• [EXERCISE DIRECTIONS]: Can you reproduce the entries below with every "Noah" changed to "NOAH" and nothing else altered?

• [SOURCE RECORDS]:
######

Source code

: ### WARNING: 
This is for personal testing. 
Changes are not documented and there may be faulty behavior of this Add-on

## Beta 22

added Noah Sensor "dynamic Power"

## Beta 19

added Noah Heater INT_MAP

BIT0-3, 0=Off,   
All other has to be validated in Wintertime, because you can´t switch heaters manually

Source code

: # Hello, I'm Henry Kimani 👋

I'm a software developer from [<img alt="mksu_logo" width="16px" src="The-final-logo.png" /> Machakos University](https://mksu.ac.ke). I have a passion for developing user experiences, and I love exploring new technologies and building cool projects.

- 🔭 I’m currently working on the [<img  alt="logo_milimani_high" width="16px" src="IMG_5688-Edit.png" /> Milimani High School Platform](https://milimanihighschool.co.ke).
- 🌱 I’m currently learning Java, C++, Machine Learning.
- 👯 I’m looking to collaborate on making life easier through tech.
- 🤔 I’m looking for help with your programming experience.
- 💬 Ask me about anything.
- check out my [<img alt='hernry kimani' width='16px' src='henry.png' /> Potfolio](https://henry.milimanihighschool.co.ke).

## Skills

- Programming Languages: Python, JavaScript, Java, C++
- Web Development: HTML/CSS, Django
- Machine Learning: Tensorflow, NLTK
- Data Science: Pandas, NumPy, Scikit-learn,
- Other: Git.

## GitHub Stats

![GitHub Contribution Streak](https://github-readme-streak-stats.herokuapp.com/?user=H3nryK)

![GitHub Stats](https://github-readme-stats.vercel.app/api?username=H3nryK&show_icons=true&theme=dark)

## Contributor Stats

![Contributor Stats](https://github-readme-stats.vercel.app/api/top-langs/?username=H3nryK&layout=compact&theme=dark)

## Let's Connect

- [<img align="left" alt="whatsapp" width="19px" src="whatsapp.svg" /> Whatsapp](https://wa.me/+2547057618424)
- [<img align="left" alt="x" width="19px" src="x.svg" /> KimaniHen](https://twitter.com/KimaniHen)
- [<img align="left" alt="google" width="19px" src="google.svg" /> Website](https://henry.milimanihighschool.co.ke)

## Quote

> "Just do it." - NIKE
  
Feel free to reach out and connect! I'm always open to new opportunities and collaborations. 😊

######

• [YOUR RESPONSE]:
Source code

: ### WARNING: 
This is for personal testing. 
Changes are not documented and there may be faulty behavior of this Add-on

## Beta 22

added NOAH Sensor "dynamic Power"

## Beta 19

added NOAH Heater INT_MAP

BIT0-3, 0=Off,   
All other has to be validated in Wintertime, because you can´t switch heaters manually

Source code

: # Hello, I'm Henry Kimani 👋

I'm a software developer from [<img alt="mksu_logo" width="16px" src="The-final-logo.png" /> Machakos University](https://mksu.ac.ke). I have a passion for developing user experiences, and I love exploring new technologies and building cool projects.

- 🔭 I’m currently working on the [<img  alt="logo_milimani_high" width="16px" src="IMG_5688-Edit.png" /> Milimani High School Platform](https://milimanihighschool.co.ke).
- 🌱 I’m currently learning Java, C++, Machine Learning.
- 👯 I’m looking to collaborate on making life easier through tech.
- 🤔 I’m looking for help with your programming experience.
- 💬 Ask me about anything.
- check out my [<img alt='hernry kimani' width='16px' src='henry.png' /> Potfolio](https://henry.milimanihighschool.co.ke).

## Skills

- Programming Languages: Python, JavaScript, Java, C++
- Web Development: HTML/CSS, Django
- Machine Learning: Tensorflow, NLTK
- Data Science: Pandas, NumPy, Scikit-learn,
- Other: Git.

## GitHub Stats

![GitHub Contribution Streak](https://github-readme-streak-stats.herokuapp.com/?user=H3nryK)

![GitHub Stats](https://github-readme-stats.vercel.app/api?username=H3nryK&show_icons=true&theme=dark)

## Contributor Stats

![Contributor Stats](https://github-readme-stats.vercel.app/api/top-langs/?username=H3nryK&layout=compact&theme=dark)

## Let's Connect

- [<img align="left" alt="whatsapp" width="19px" src="whatsapp.svg" /> Whatsapp](https://wa.me/+2547057618424)
- [<img align="left" alt="x" width="19px" src="x.svg" /> KimaniHen](https://twitter.com/KimaniHen)
- [<img align="left" alt="google" width="19px" src="google.svg" /> Website](https://henry.milimanihighschool.co.ke)

## Quote

> "Just do it." - NIKE
  
Feel free to reach out and connect! I'm always open to new opportunities and collaborations. 😊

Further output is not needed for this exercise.